Ben genel itibariyle o samimiyeti vermeleri itibariyle öyküleri başarılı buldum. Kitaba adını veren öykü başta olmak üzere bizden biri gibi hissettim okurken. Aslında insan her yerde insandır. Acı çekebilen, ülkesinden uzakta olduğu takdirde benzer sıkıntılar yaşayan, aynı şeylere hüzün duyabilen et parçalarıyız. Adımız, dinimiz, dilimiz kısacası kimliğimiz farklı olsa da sevinç ve hüzün duyduğumuz şeyler aynı aslında. Bu öykülerin özeti de bu cümlelerde saklı aslında.
Farklı olmak, insan olmanın getirdiği cazibeden başka bir şey değildir. Bir halkı insanlaştıran, gelişmesini, sürekliliğini sağlayan şey de nihayetinde içinde barındırdığı o kendine has özelliktir.
Bir yandan Fresno’daydık, bir yandan hiçbir yerde. Ölüm içimizden birini yakalamadığı, biz de onu gömüp orada yattığını bilmediğimiz sürece nasıl herhangi bir yere ait olabilirdik ki?

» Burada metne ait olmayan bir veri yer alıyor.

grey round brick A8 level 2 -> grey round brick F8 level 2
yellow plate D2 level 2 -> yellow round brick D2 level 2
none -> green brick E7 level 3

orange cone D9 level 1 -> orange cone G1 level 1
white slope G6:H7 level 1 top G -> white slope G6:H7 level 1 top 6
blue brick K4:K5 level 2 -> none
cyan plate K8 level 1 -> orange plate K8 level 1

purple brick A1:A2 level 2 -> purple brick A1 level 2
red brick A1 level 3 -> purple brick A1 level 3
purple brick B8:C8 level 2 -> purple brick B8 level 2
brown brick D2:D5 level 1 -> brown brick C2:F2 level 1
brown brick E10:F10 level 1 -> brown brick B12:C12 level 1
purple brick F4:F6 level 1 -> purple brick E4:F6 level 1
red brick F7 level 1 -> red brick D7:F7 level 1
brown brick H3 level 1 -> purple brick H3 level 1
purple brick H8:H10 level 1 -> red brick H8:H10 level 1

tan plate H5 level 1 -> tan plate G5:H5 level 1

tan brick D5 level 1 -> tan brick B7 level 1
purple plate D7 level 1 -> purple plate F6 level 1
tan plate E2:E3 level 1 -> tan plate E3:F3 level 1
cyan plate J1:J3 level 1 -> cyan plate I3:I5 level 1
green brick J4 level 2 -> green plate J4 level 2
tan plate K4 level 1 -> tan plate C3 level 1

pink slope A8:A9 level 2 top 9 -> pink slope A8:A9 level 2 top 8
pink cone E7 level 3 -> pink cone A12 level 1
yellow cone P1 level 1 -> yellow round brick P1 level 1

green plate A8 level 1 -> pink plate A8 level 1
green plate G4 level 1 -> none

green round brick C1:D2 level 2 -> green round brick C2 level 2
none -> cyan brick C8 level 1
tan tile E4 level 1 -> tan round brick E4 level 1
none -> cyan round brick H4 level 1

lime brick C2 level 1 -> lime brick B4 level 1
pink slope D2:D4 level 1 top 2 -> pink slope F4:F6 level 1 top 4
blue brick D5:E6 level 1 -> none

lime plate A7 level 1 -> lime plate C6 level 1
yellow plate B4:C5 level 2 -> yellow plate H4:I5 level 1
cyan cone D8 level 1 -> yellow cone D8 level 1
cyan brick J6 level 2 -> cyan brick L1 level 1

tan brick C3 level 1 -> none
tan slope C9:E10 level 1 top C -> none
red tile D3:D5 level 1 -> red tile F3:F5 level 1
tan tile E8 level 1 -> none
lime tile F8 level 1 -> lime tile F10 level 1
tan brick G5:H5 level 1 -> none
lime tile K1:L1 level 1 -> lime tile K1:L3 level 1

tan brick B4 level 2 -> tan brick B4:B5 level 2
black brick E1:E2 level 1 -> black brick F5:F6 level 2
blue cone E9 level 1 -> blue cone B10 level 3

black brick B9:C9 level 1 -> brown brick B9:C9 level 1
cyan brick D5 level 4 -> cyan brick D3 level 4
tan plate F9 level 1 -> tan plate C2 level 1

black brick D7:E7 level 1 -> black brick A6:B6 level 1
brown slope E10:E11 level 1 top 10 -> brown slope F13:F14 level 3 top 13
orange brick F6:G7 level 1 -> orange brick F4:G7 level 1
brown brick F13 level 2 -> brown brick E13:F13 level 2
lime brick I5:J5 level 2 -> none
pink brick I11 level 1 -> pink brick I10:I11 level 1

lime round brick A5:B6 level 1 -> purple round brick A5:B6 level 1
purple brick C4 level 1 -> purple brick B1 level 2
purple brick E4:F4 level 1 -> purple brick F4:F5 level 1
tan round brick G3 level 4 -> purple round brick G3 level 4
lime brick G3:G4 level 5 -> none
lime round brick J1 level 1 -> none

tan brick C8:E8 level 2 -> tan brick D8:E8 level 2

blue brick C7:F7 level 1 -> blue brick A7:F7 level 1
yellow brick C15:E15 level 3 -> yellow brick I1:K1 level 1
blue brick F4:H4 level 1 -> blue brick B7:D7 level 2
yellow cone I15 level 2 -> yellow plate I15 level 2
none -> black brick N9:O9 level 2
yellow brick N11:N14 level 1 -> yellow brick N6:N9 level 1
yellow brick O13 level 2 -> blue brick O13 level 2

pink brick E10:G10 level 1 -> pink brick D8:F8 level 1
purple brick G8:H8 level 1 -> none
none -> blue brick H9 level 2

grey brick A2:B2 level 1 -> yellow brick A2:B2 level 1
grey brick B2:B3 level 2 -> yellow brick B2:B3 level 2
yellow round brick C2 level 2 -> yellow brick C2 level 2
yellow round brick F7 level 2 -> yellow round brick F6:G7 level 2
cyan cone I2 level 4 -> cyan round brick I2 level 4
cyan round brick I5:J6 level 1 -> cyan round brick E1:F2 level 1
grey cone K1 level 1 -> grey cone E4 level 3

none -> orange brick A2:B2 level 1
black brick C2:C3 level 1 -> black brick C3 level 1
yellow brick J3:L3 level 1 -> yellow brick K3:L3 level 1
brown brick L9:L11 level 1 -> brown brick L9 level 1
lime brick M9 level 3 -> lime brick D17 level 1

Farklı olmak, insan olmanın getirdiği cazibeden başka bir şey değildir. Bir halkı insanlaştıran, gelişmesini, sürekliliğini sağlayan şey de nihayetinde içinde barındırdığı o kendine has özelliktir.
“Bazı insanlar bir şey anlatmak istediklerinde konuşurlar, bazılarının bir şey anlatmak için konuşmaya ihtiyaçları yoktur.” dedi annem.
“Hiçbir şey söylemezsen nasıl konuşursun ki?” diye merakla sordum. “Sözsüz konuşursun. Biz daima sözsüz konuşuyoruz.”
“Öyleyse kelimeler ne işe yarıyor?”
“Çoğu zaman hiçbir şeye. Çoğu zaman da asıl söylemek istediklerini gizlemeye ya da bilinmesini istemediklerini saklamaya yararlar.”
“Peki onlar da konuşuyor mu?”
“Sanırım konuşuyorlar. Oturup kahve ve sigara içiyorlar. Ağızlarını hiç açmıyorlar, yine de devamlı konuşuyorlar. Birbirlerini anlıyorlar, bunun için ağızlarını açmaya ihtiyaçları yok, çünkü saklayacak bir şeyleri yok.”